* The problem
Pictures do not belong in the copy; retype the records below exactly.

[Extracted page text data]
↓↓↓

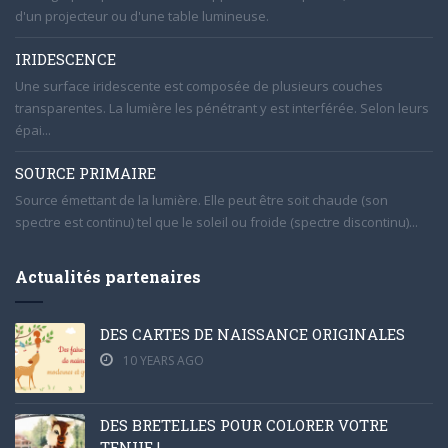
d'un projecteur ou d'une table lumineuse.
IRIDESCENCE
Une surface iridescente est composée de plusieurs couches
transparentes. La lumière les pénétrant y est interférée. Selon leurs
épai...
SOURCE PRIMAIRE
Source émettant de la lumière. Elle peut être soit chaude (son
spectre est continu) tel que le soleil ou froide (spectre discontinu)...
Actualités partenaires
DES CARTES DE NAISSANCE ORIGINALES
10 YEARS AGO
DES BRETELLES POUR COLORER VOTRE
TENUE !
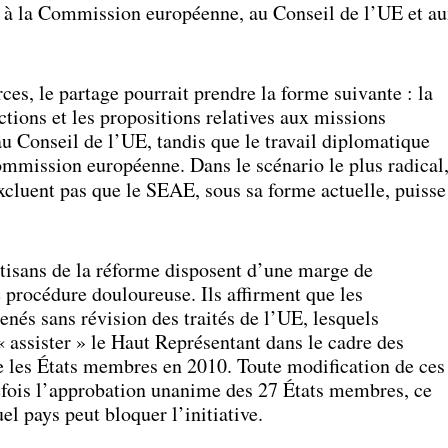
e à la Commission européenne, au Conseil de l’UE et a
ces, le partage pourrait prendre la forme suivante : la
ctions et les propositions relatives aux missions
au Conseil de l’UE, tandis que le travail diplomatique
ommission européenne. Dans le scénario le plus radical
cluent pas que le SEAE, sous sa forme actuelle, puisse
artisans de la réforme disposent d’une marge de
procédure douloureuse. Ils affirment que les
és sans révision des traités de l’UE, lesquels
 assister » le Haut Représentant dans le cadre des
 les États membres en 2010. Toute modification de ces
efois l’approbation unanime des 27 États membres, ce
el pays peut bloquer l’initiative.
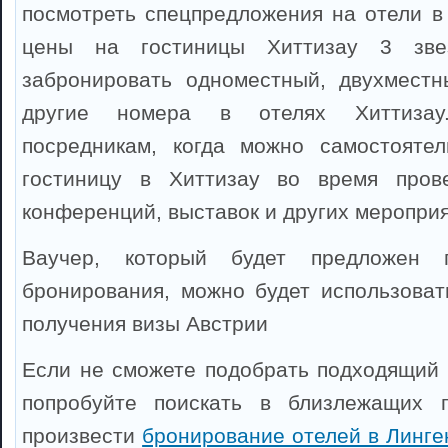
посмотреть спецпредложения на отели в 
цены на гостиницы Хиттизау 3 зве
забронировать одноместный, двухместн
другие номера в отелях Хиттизау
посредникам, когда можно самостоятел
гостиницу в Хиттизау во время прове
конференций, выставок и других мероприя
Ваучер, который будет предложен 
бронирования, можно будет использоват
получения визы Австрии
Если не сможете подобрать подходящий о
попробуйте поискать в близлежащих 
произвести
бронирование отелей в Линге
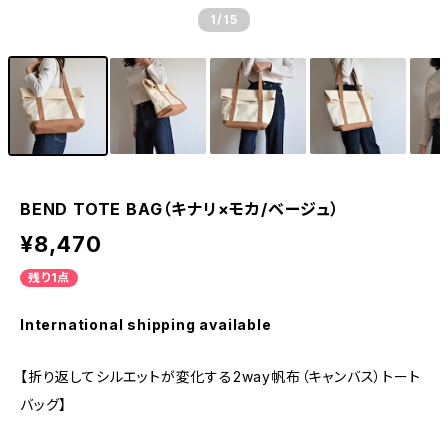
1
/15
BEND TOTE BAG（キナリ×モカ/ベージュ）
¥8,470
残り1点
International shipping available
【折り返してシルエットが変化する2way帆布（キャンバス）トート
バッグ】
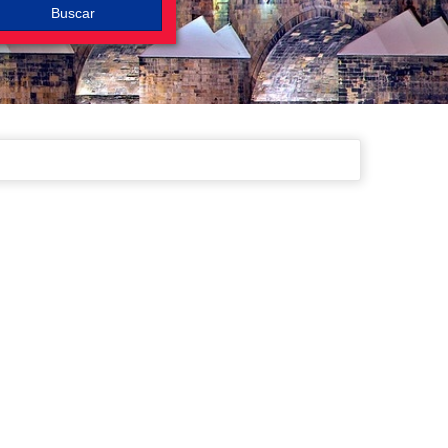
Buscar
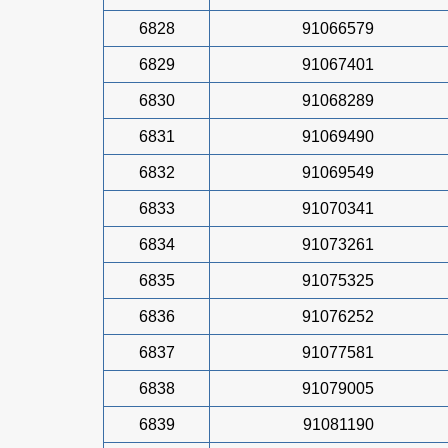
6828
91066579
6829
91067401
6830
91068289
6831
91069490
6832
91069549
6833
91070341
6834
91073261
6835
91075325
6836
91076252
6837
91077581
6838
91079005
6839
91081190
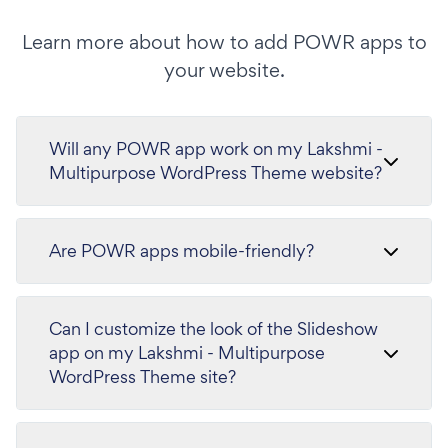
Learn more about how to add POWR apps to
your website.
Will any POWR app work on my Lakshmi -
Multipurpose WordPress Theme website?
Are POWR apps mobile-friendly?
Can I customize the look of the Slideshow
app on my Lakshmi - Multipurpose
WordPress Theme site?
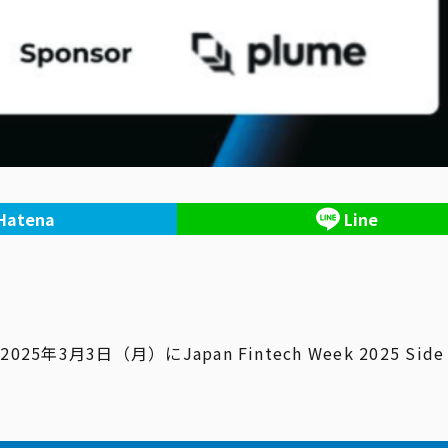
Hatena
Line
日（月）にJapan Fintech Week 2025 Side E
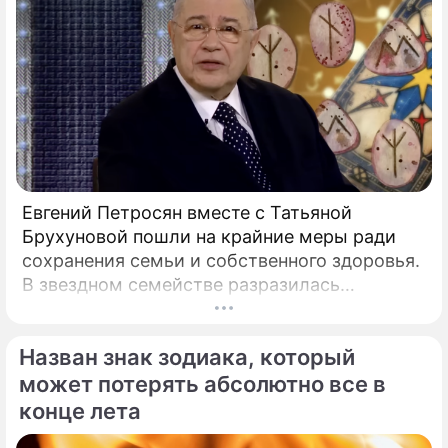
Евгений Петросян вместе с Татьяной
Брухуновой пошли на крайние меры ради
сохранения семьи и собственного здоровья.
В звездном семействе разразилась
настоящая тихая драма, которая вынудила
артистов действовать без промедления.
Назван знак зодиака, который
может потерять абсолютно все в
конце лета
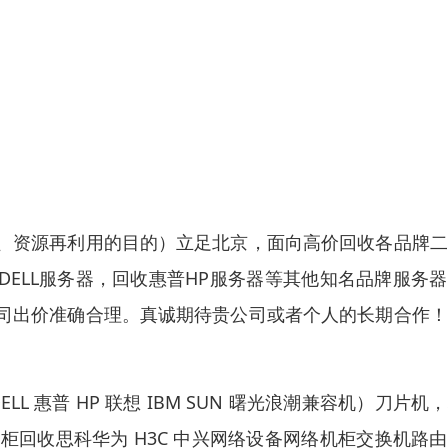
、资源再利用的目的）立足北京，面向高价回收各品牌二
DELL服务器，回收惠普HP服务器等其他知名品牌服务
司出价准确合理。真诚期待贵公司或者个人的长期合作！
ELL 惠普 HP 联想 IBM SUN 曙光浪潮兼容机）刀片机
柜回收思科华为 H3C 中兴网络设备网络机柜交换机路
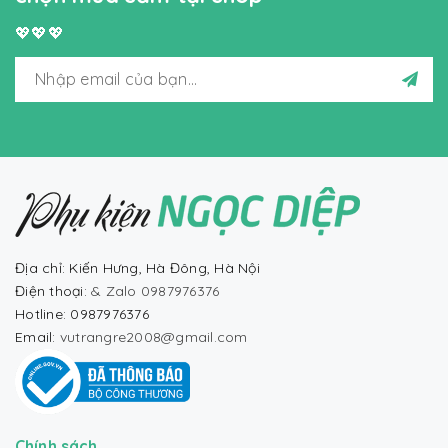
💖💖💖
Địa chỉ: Kiến Hưng, Hà Đông, Hà Nội
Điện thoại:
& Zalo 0987976376
Hotline: 0987976376
Email:
vutrangre2008@gmail.com
Chính sách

↑↑↑

* Expected output
d'un projecteur ou d'une table lumineuse.
IRIDESCENCE
Une surface iridescente est composée de plusieurs couches
transparentes. La lumière les pénétrant y est interférée. Selon leurs
épai...
SOURCE PRIMAIRE
Source émettant de la lumière. Elle peut être soit chaude (son
spectre est continu) tel que le soleil ou froide (spectre discontinu)...
Actualités partenaires
DES CARTES DE NAISSANCE ORIGINALES
10 YEARS AGO
DES BRETELLES POUR COLORER VOTRE
TENUE !
e à la Commission européenne, au Conseil de l’UE et a
ces, le partage pourrait prendre la forme suivante : la
ctions et les propositions relatives aux missions
au Conseil de l’UE, tandis que le travail diplomatique
ommission européenne. Dans le scénario le plus radical
cluent pas que le SEAE, sous sa forme actuelle, puisse
artisans de la réforme disposent d’une marge de
procédure douloureuse. Ils affirment que les
és sans révision des traités de l’UE, lesquels
 assister » le Haut Représentant dans le cadre des
 les États membres en 2010. Toute modification de ces
efois l’approbation unanime des 27 États membres, ce
el pays peut bloquer l’initiative.
посмотреть спецпредложения на отели в 
цены на гостиницы Хиттизау 3 зве
забронировать одноместный, двухместн
другие номера в отелях Хиттизау
посредникам, когда можно самостоятел
гостиницу в Хиттизау во время прове
конференций, выставок и других мероприя
Ваучер, который будет предложен 
бронирования, можно будет использоват
получения визы Австрии
Если не сможете подобрать подходящий о
попробуйте поискать в близлежащих 
произвести
бронирование отелей в Линге
1
/15
BEND TOTE BAG（キナリ×モカ/ベージュ）
¥8,470
残り1点
International shipping available
【折り返してシルエットが変化する2way帆布（キャンバス）トート
バッグ】
Buscar
6828
91066579
6829
91067401
6830
91068289
6831
91069490
6832
91069549
6833
91070341
6834
91073261
6835
91075325
6836
91076252
6837
91077581
6838
91079005
6839
91081190
Learn more about how to add POWR apps to
your website.
Will any POWR app work on my Lakshmi -
Multipurpose WordPress Theme website?
Are POWR apps mobile-friendly?
Can I customize the look of the Slideshow
app on my Lakshmi - Multipurpose
WordPress Theme site?
Hatena
Line
日（月）にJapan Fintech Week 2025 Side E
Евгений Петросян вместе с Татьяной
Брухуновой пошли на крайние меры ради
сохранения семьи и собственного здоровья.
В звездном семействе разразилась
настоящая тихая драма, которая вынудила
артистов действовать без промедления.
Назван знак зодиака, который
может потерять абсолютно все в
конце лета
、资源再利用的目的）立足北京，面向高价回收各品牌二
DELL服务器，回收惠普HP服务器等其他知名品牌服务
司出价准确合理。真诚期待贵公司或者个人的长期合作！
ELL 惠普 HP 联想 IBM SUN 曙光浪潮兼容机）刀片机
柜回收思科华为 H3C 中兴网络设备网络机柜交换机路
💖💖💖
Địa chỉ: Kiến Hưng, Hà Đông, Hà Nội
Điện thoại:
& Zalo 0987976376
Hotline: 0987976376
Email:
vutrangre2008@gmail.com
Chính sách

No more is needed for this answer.